Он раздевался в гардеробе и вновь обретал то, чего, казалось, лишился уже навеки. В зеркале, причесываясь, он поклонился знакомому министру, который от уха к уху перекладывал прилипшие к лысине волоски. И надушенные дамы сбрасывали меховые шубы на руки мужьям, спешили к зеркалам, каждая в облаке аромата. И как всегда, было много военных с большими звездами на погонах и яркими орденскими колодками на кителях. И на штатских пиджаках блестели лауреатские медали и вывешенные косо, по ходу лацкана ордена. Тут только Евгений Степанович и спохватился: как же это он оплошал, не надел, у него ведь тоже есть. И в орденоносном обществе, поймав строгий взгляд на своем пиджаке, застыдился себя, ничем не отмеченного, как наготы стыдятся. И поразило: так ведь вот и сон был, как из церкви выталкивали голого…

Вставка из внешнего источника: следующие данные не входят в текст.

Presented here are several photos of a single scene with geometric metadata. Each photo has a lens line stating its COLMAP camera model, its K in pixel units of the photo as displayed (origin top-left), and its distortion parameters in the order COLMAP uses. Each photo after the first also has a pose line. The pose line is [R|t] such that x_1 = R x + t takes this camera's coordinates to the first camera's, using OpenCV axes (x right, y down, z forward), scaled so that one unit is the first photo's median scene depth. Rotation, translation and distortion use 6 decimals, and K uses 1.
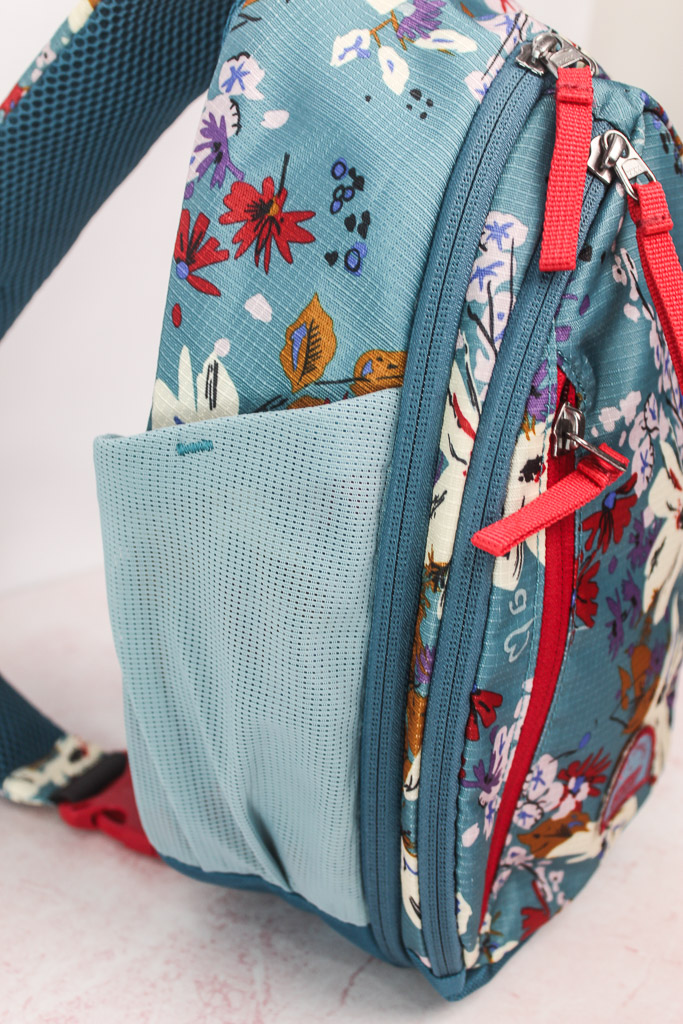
lens RADIAL K [[1291.6, 0, 405.8], [0, 1291.6, 511.9], [0, 0, 1]] dist [-0.003549, -0.010415]
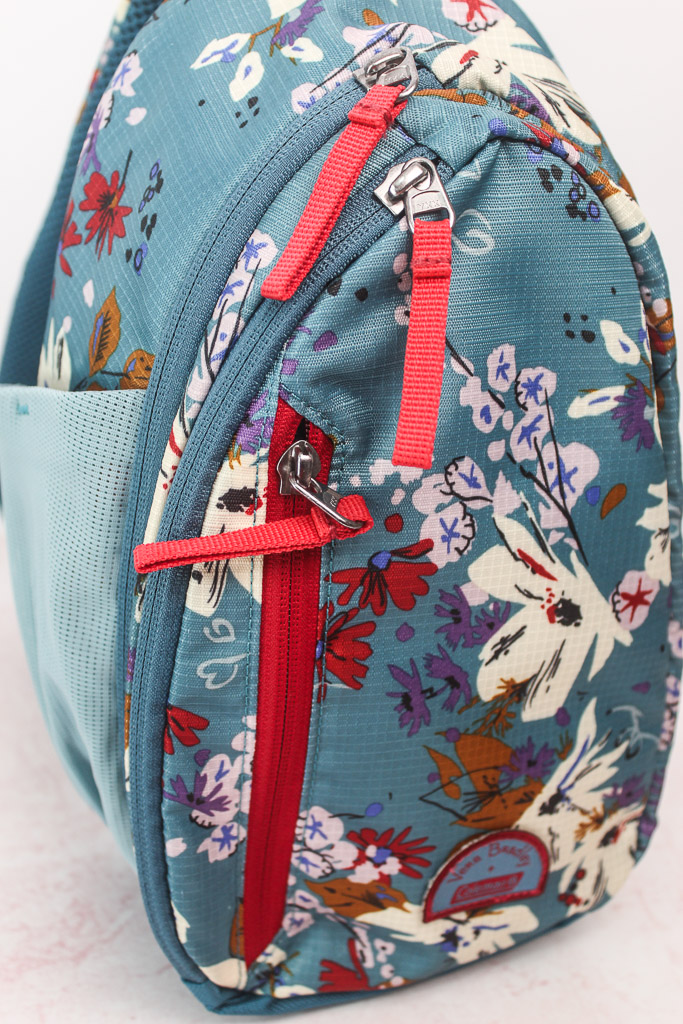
lens RADIAL K [[1319.1, 0, 340.5], [0, 1319.1, 531.6], [0, 0, 1]] dist [-0.014144, -0.008220]
pose [[0.816072, 0.245707, -0.523120, 0.625227], [-0.232857, 0.968197, 0.091499, -0.108216], [0.528965, 0.047142, 0.847333, 0.191921]]
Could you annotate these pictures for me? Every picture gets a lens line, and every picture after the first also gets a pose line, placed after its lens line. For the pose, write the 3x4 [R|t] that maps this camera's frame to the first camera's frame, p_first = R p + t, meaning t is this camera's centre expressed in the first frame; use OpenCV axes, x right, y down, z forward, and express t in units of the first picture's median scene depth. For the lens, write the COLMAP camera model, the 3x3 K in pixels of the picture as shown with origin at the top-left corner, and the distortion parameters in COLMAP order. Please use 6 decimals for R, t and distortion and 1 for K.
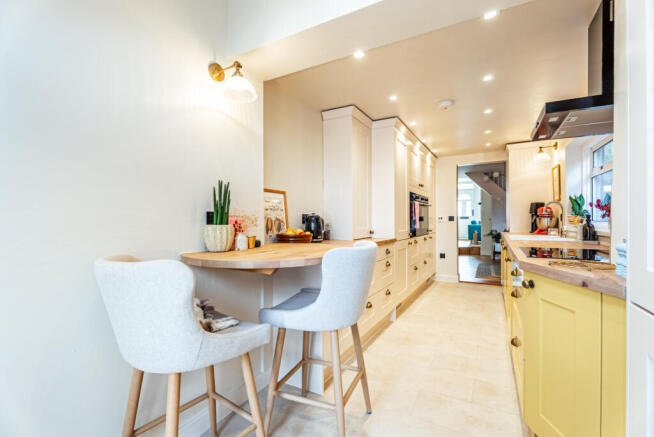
lens RADIAL K [[299.2, 0, 327.0], [0, 299.2, 218.5], [0, 0, 1]] dist [0.001567, 0.000083]
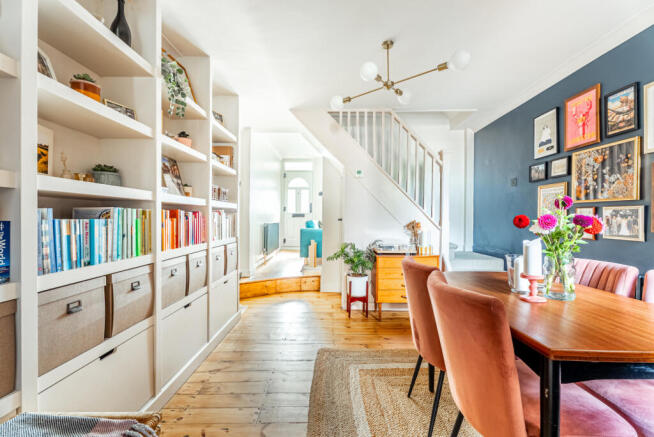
lens RADIAL K [[299.2, 0, 327.0], [0, 299.2, 218.5], [0, 0, 1]] dist [0.001567, 0.000083]
pose [[0.882667, -0.002837, 0.469991, 0.261410], [-0.000491, 0.999976, 0.006959, -0.001074], [-0.469999, -0.006373, 0.882644, 0.505757]]
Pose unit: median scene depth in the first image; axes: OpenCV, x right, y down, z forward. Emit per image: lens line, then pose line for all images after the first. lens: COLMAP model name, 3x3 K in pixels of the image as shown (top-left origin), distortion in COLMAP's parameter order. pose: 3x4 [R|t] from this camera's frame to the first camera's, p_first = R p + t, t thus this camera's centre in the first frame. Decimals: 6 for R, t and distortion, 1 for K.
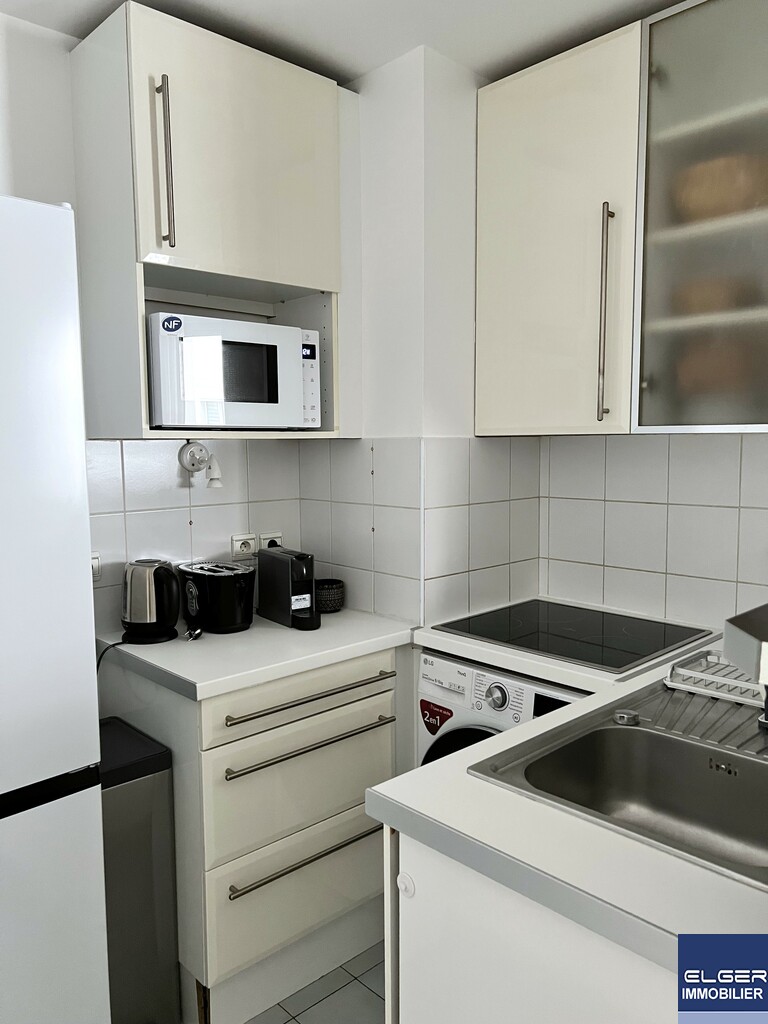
lens RADIAL K [[778.9, 0, 379.6], [0, 778.9, 511.2], [0, 0, 1]] dist [0.016576, 0.000817]
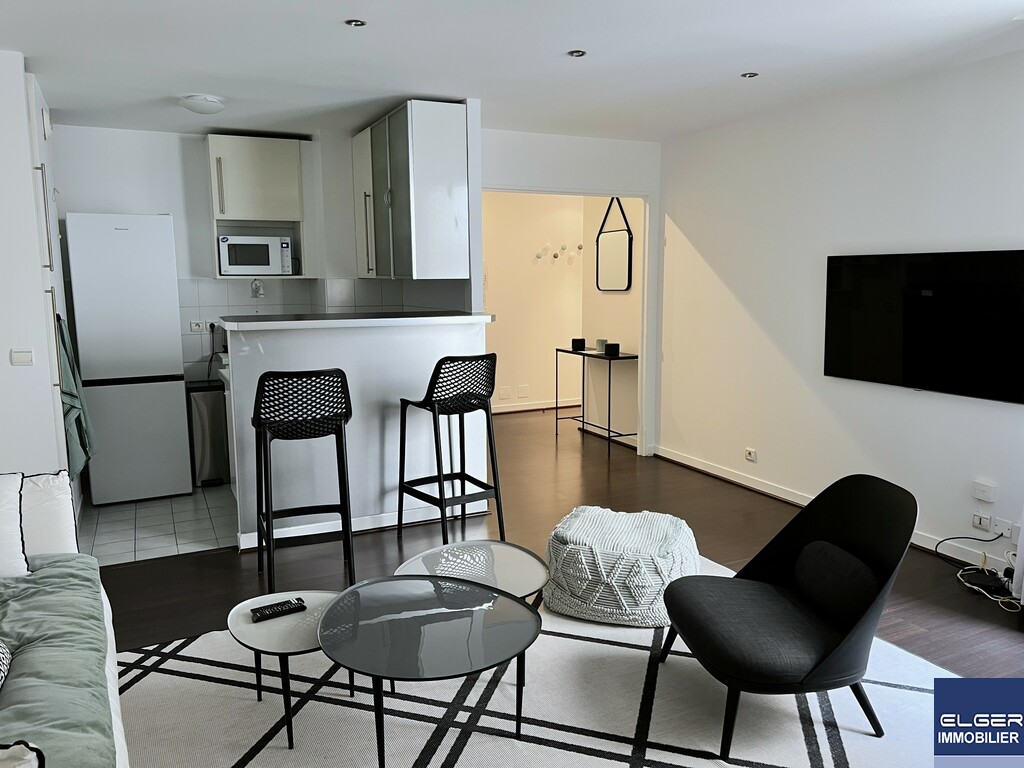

Поднимаясь наверх в общем неспешном движении, а потом в фойе он раскланивался, и его узнавали, видели, что он здесь, в числе приглашенных, позиций своих не утратил. После всего, что он пережил, когда с ужасом чувствовал себя сброшенным на самое дно, откуда уже не выбираются, он вновь был среди равных и высших. Нажженное морозом лицо его, заветренное, будто огрубевшее за одну ночь, горело в тепле, единственно не замечал он появившейся у него привычки оглядываться, что-то дергало шею, словно бы следовало за ним.
Зал был еще пустоват, и пуста, темна главная ложа, на нее-то и устремлялись взгляды. Обивка кресел, свет, дыхание сцены, всегда немного таинственное, сдержанный гул голосов… Евгений Степанович не спешил входить в зал, ему хотелось, чтобы как можно больше людей видели его. И был еще момент, задевавший его самолюбие. Из-за того, что билет выделили ему из каких-то остатков, когда все было уже расписано, место его оказалось не там, где ему положено сидеть, а на задах, в амфитеатре, чуть ли не у самой стенки. И он решил так: погаснет свет, он протиснется незаметно и сядет.